- **GOALS**
- A) Which award does the biographical entry list for 1998?
- B) Reproduce the biographical entry word for word from "AWARDS, HONORS: Presidential" to "Education (Washington, DC), 1970.".

- **EXCERPTED PASSAGE**
PERSONAL: Born December 7, 1913, in Trenton, NJ; son of Joseph (a merchant) and Rose (a homemaker; maiden name, Oglenskye) Linowitz; married Evelyn Zimmerman (an artist and homemaker), September 3, 1939; children: Anne Mozersky, June, Jan, Ronni Jolles (daughter). Education: Hamilton College, B.A., 1935; Cornell University, J.D. (summa cum laude), 1938. Politics: Democrat. Religion: Jewish. Hobbies and other interests: Violin.


ADDRESSES: Offıce—Academy for Educational Development, 1875 Connecticut Ave. NW, Washington, D.C. 20009. Agent—Harry Walker Agency, 355 Lexington Ave., 21st floor, New York, NY 10017.


CAREER: Lawyer and diplomat. Admitted to the Bar of New York State, 1938; Sutherland & Sutherland (law firm), Rochester, NY, 1938-42; Office of Price Administration, assistant general counsel, 1942-44; Sutherland, Linowitz & Williams, partner, 1946-58; Harris, Beach, Keating, Wilcox & Linowitz, Rochester, NY, partner, 1958-66; Xerox Corp., chairman of the board of directors and general counsel, 1958-66; Coudert Bros., senior partner, 1969-84, senior counsel, 1984-94. Ambassador to the Organization of American States, 1966-69; conegotiator of Panama Canal treaties, 1977-78; chair of Presidential Committee to End World Hunger, 1978-79; special Middle East negotiator for President Carter, 1979-81; cochair of the Inter-American Dialogue, 1981-92. National Urban Coalition, chairman, 1970-76; Jewish Theological Seminary, board of directors, 1971-79; Federal City Council, chairman, 1974-76; American Academy of Diplomacy, chair, 1984-89; International Executive Service Corps, founder; Academy for Educational Development, honorary chairman; trustee of Hamilton College, Cornell University, Johns Hopkins University, American Assembly, Salk Institute. Military service: U.S. Navy, 1944-46; officer.


MEMBER: American Academy of Arts and Sciences, American Association for UN (president, NY state), Council on Foreign Relations, Phi Beta Kappa, Phi Kappa Phi.


AWARDS, HONORS: Presidential Medal of Freedom, 1998; honorary degrees from more than forty colleges and universities.


WRITINGS:


(With Charles Habib Malik and Daniel Parker) International Business-Government Relations, forewords by Maurice H. Stans and Bert C. Goss, Center for the Study of Private Enterprise at American University (Washington, DC), 1970.

Campus Tensions: Analysis and Recommendations, Publications Division of the American Council on Education (Washington, DC), 1970.

This Troubled Urban World, foreword by Barnaby C. Keeney, Center for the Claremont Colleges at Claremont University (Claremont, CA), 1974.

World Hunger: A Challenge to American Policy, Foreign Policy Association (New York, NY), 1980.

The Making of a Public Man: A Memoir, Little, Brown (Boston, MA), 1985.

- **EXTRACTED ENTRIES**
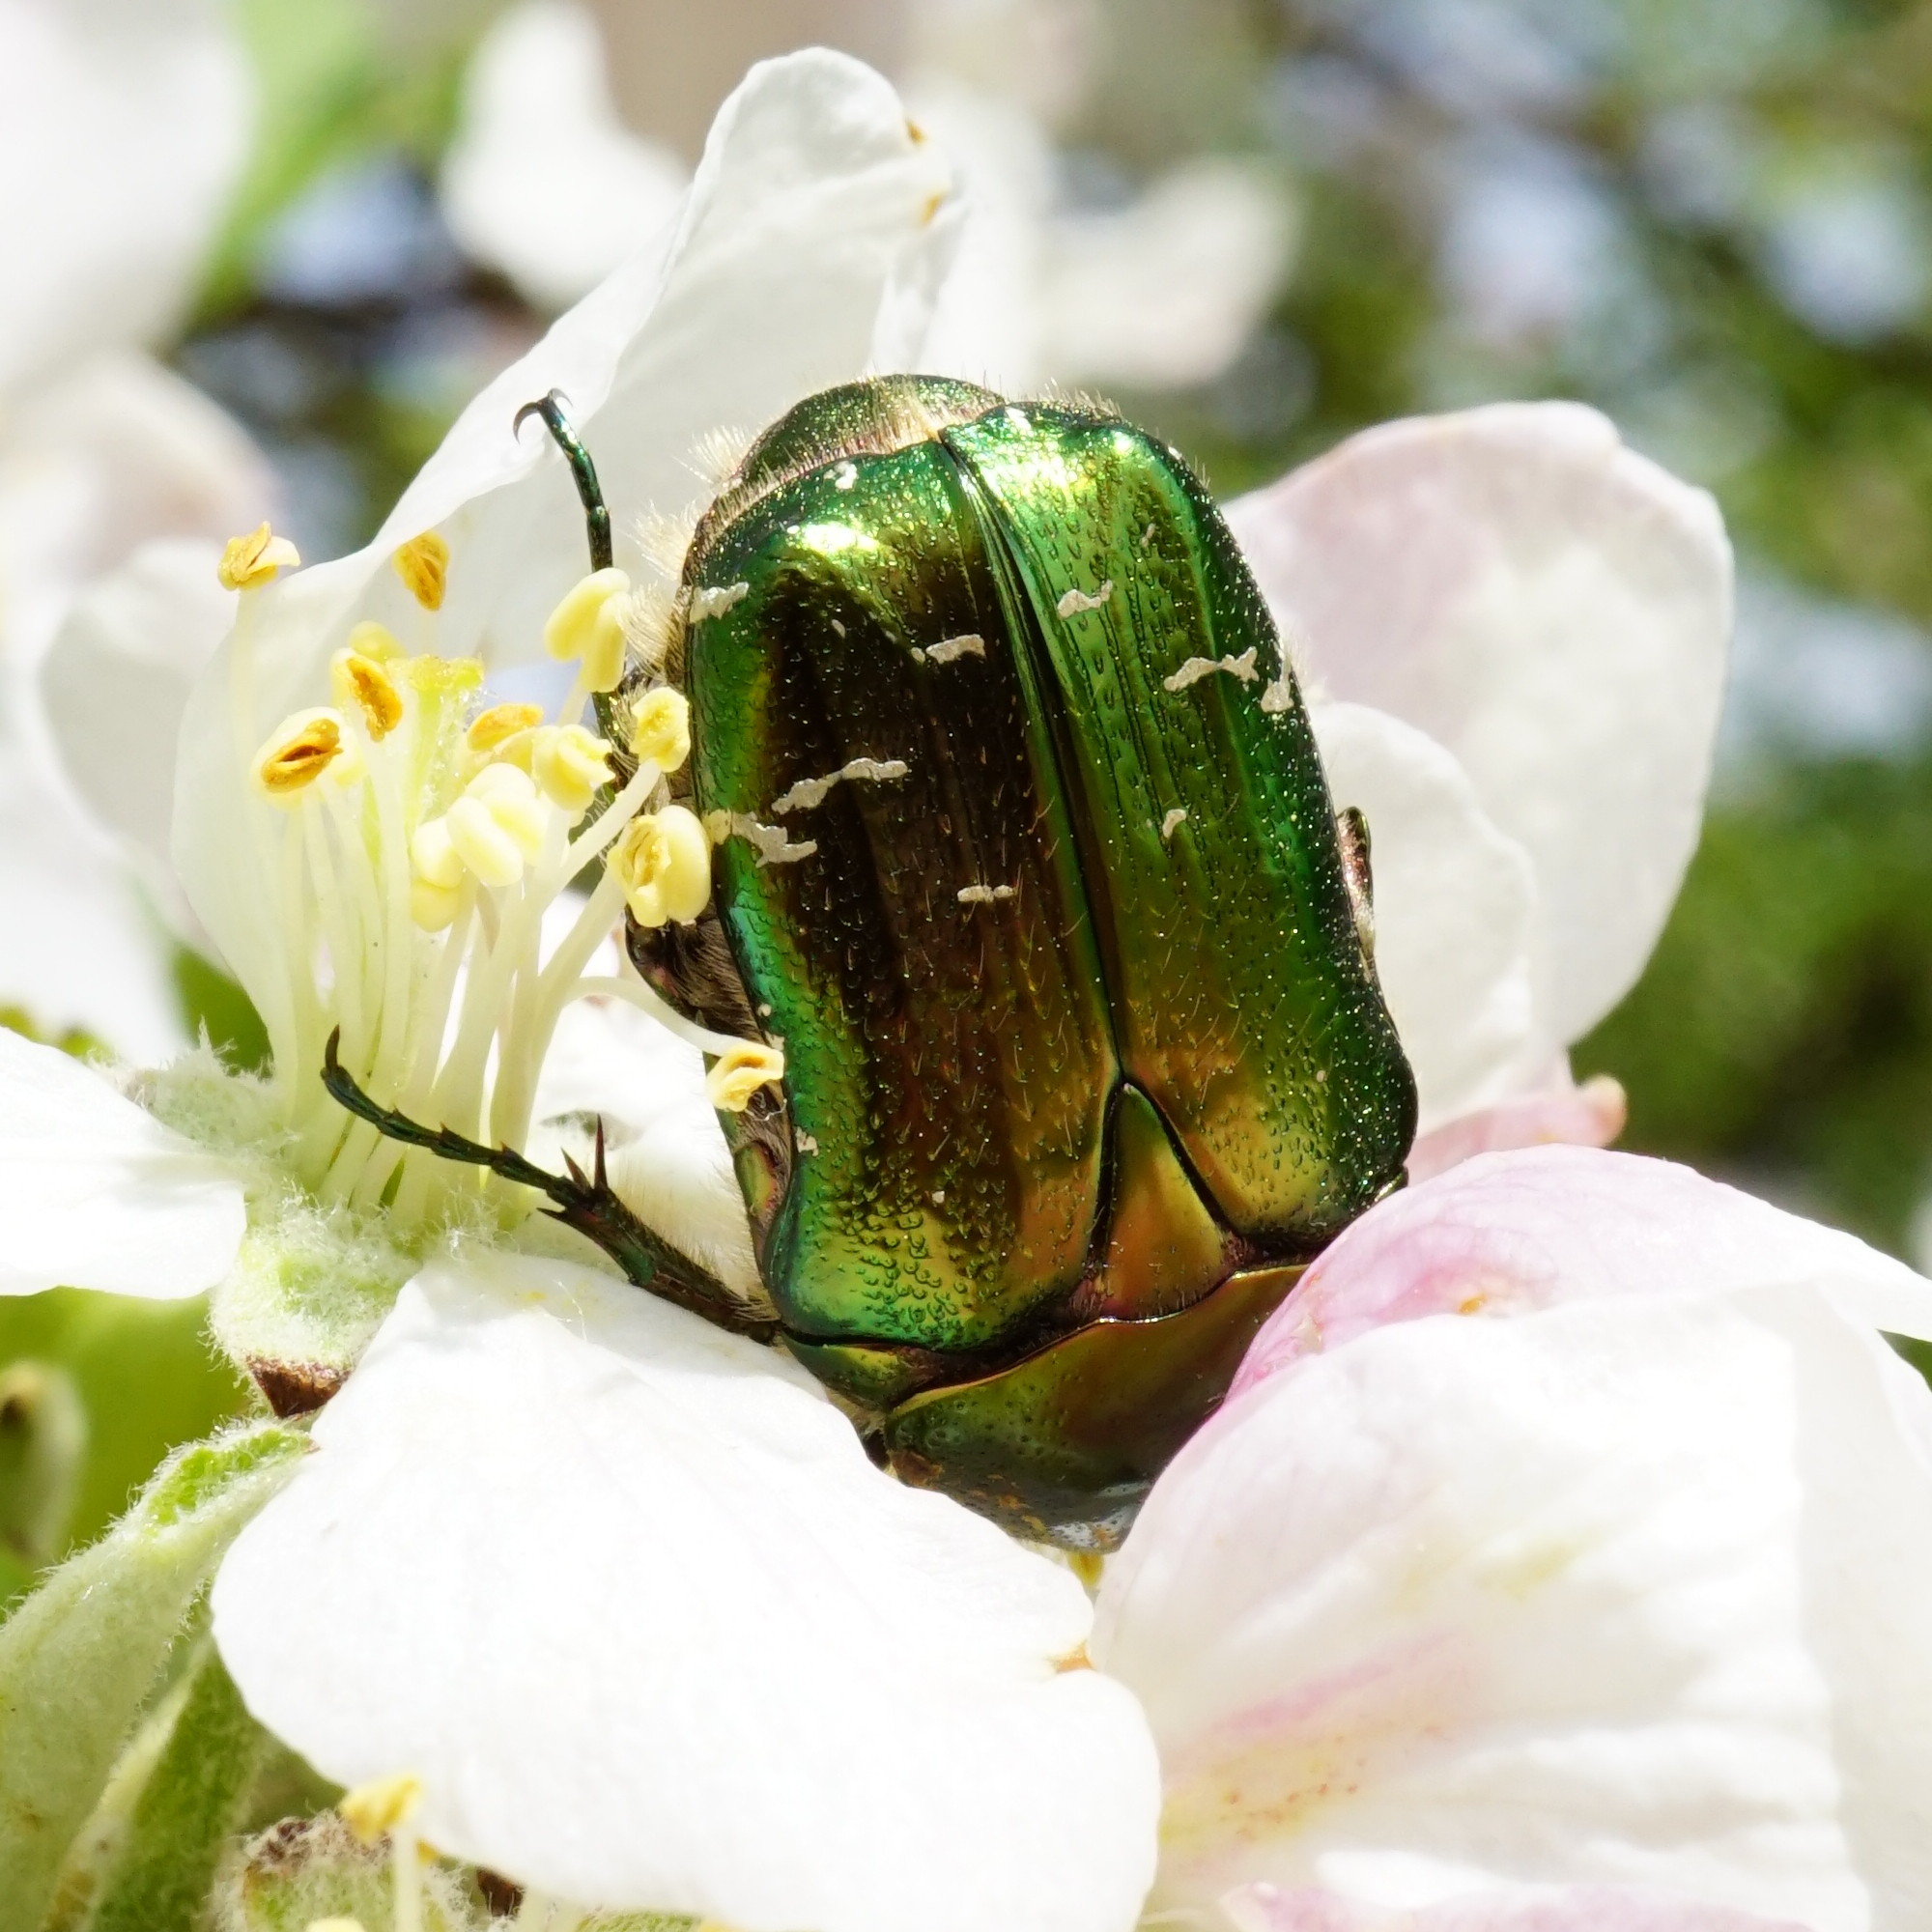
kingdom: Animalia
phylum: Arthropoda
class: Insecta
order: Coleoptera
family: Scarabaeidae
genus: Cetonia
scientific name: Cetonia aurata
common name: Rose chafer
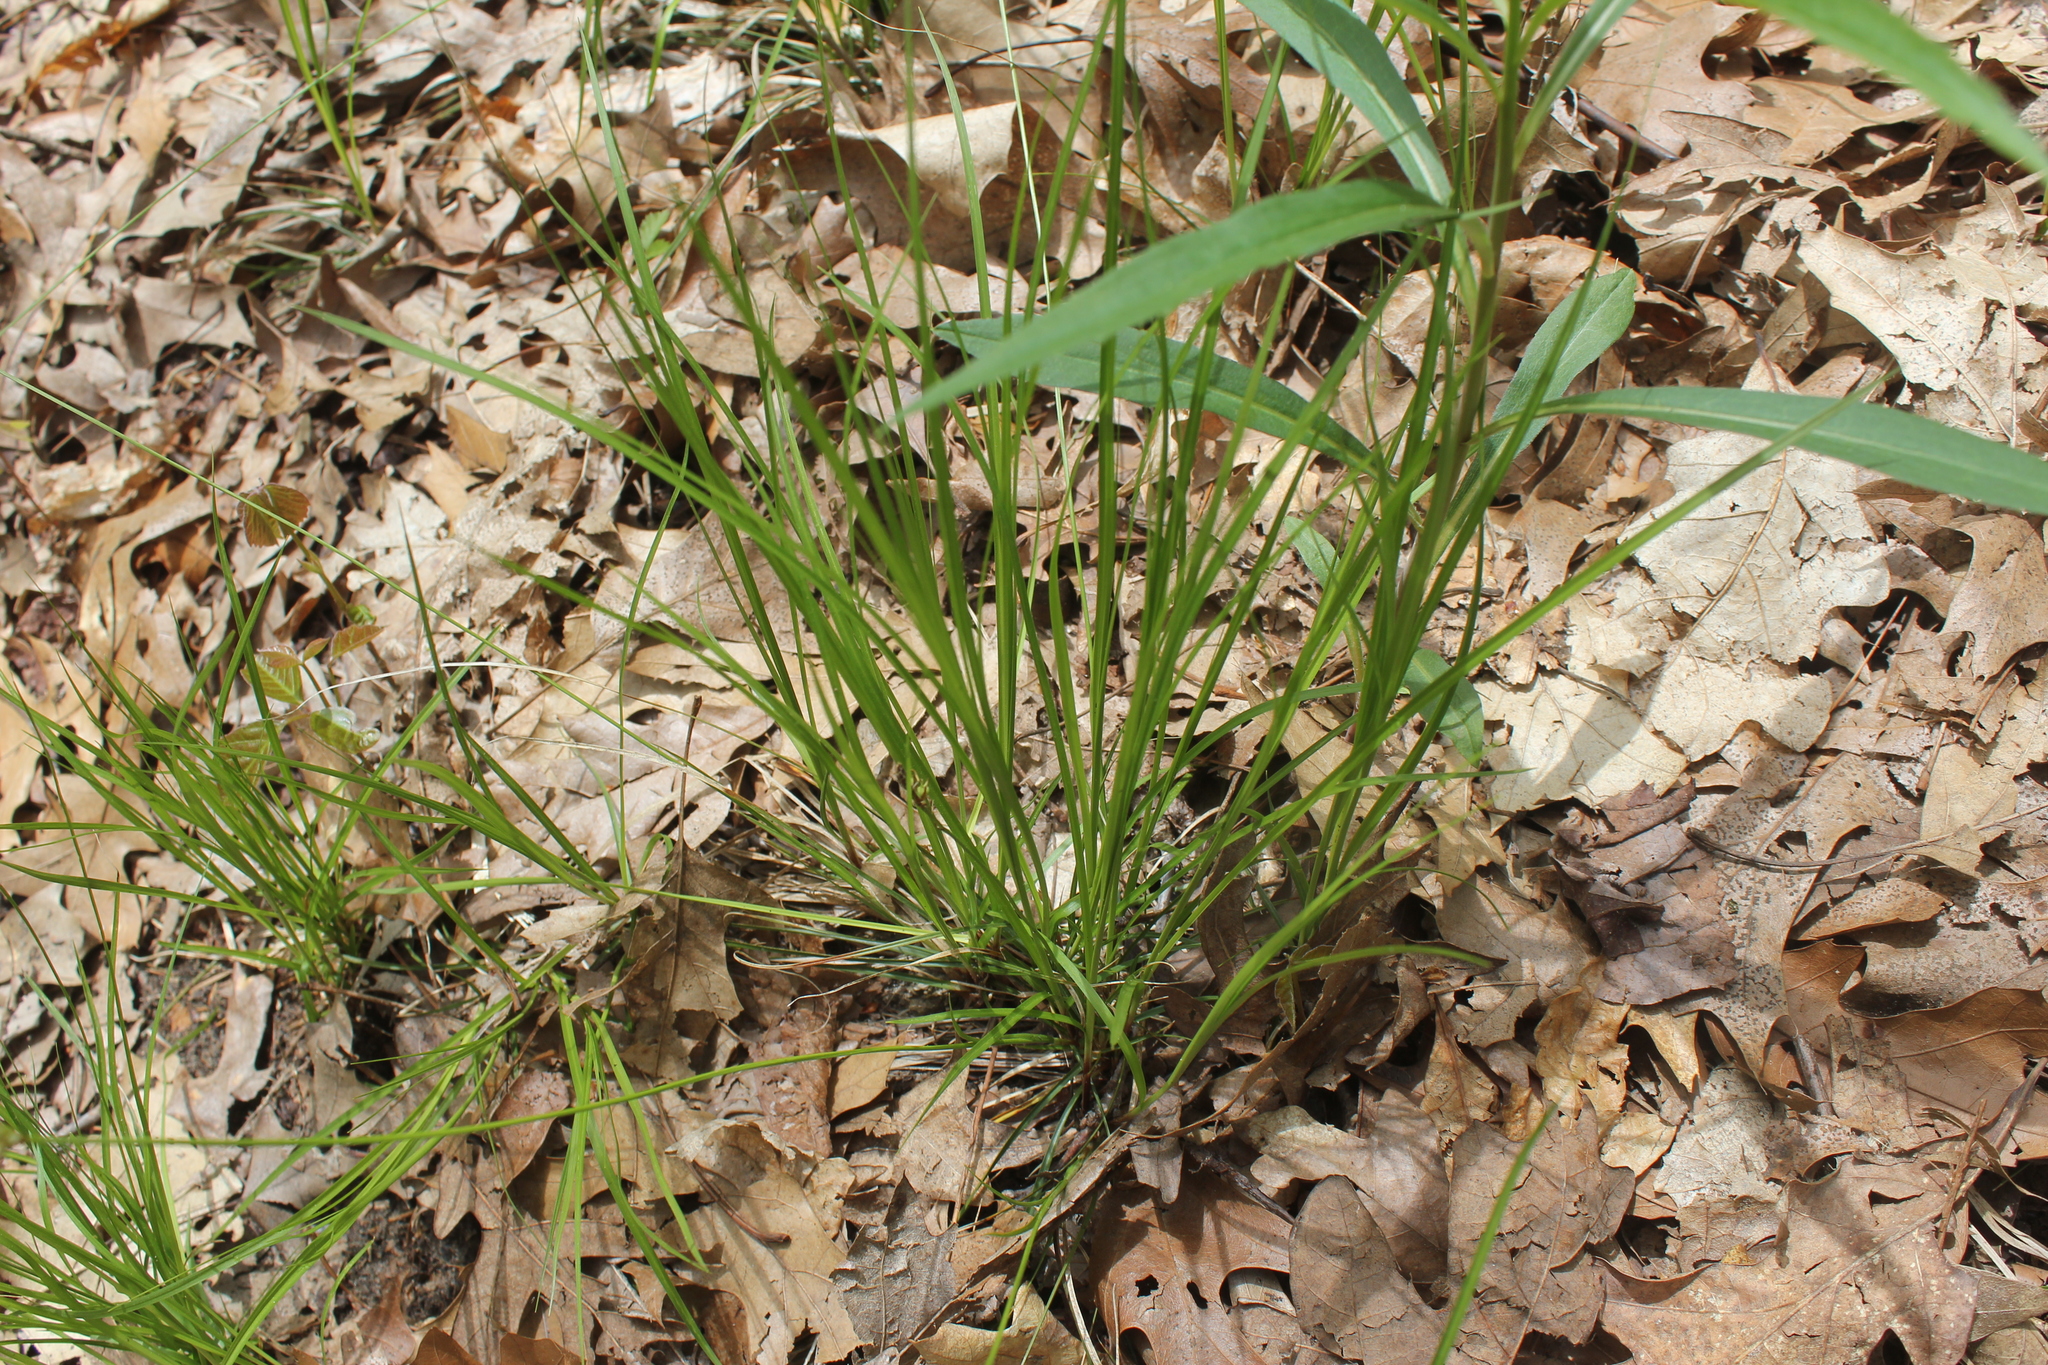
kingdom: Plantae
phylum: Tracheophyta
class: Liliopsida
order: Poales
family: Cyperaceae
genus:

- **TASK RESULTS**
- A) The Presidential Medal of Freedom.

- B)
AWARDS, HONORS: Presidential Medal of Freedom, 1998; honorary degrees from more than forty colleges and universities.


WRITINGS:


(With Charles Habib Malik and Daniel Parker) International Business-Government Relations, forewords by Maurice H. Stans and Bert C. Goss, Center for the Study of Private Enterprise at American University (Washington, DC), 1970.

Campus Tensions: Analysis and Recommendations, Publications Division of the American Council on Education (Washington, DC), 1970.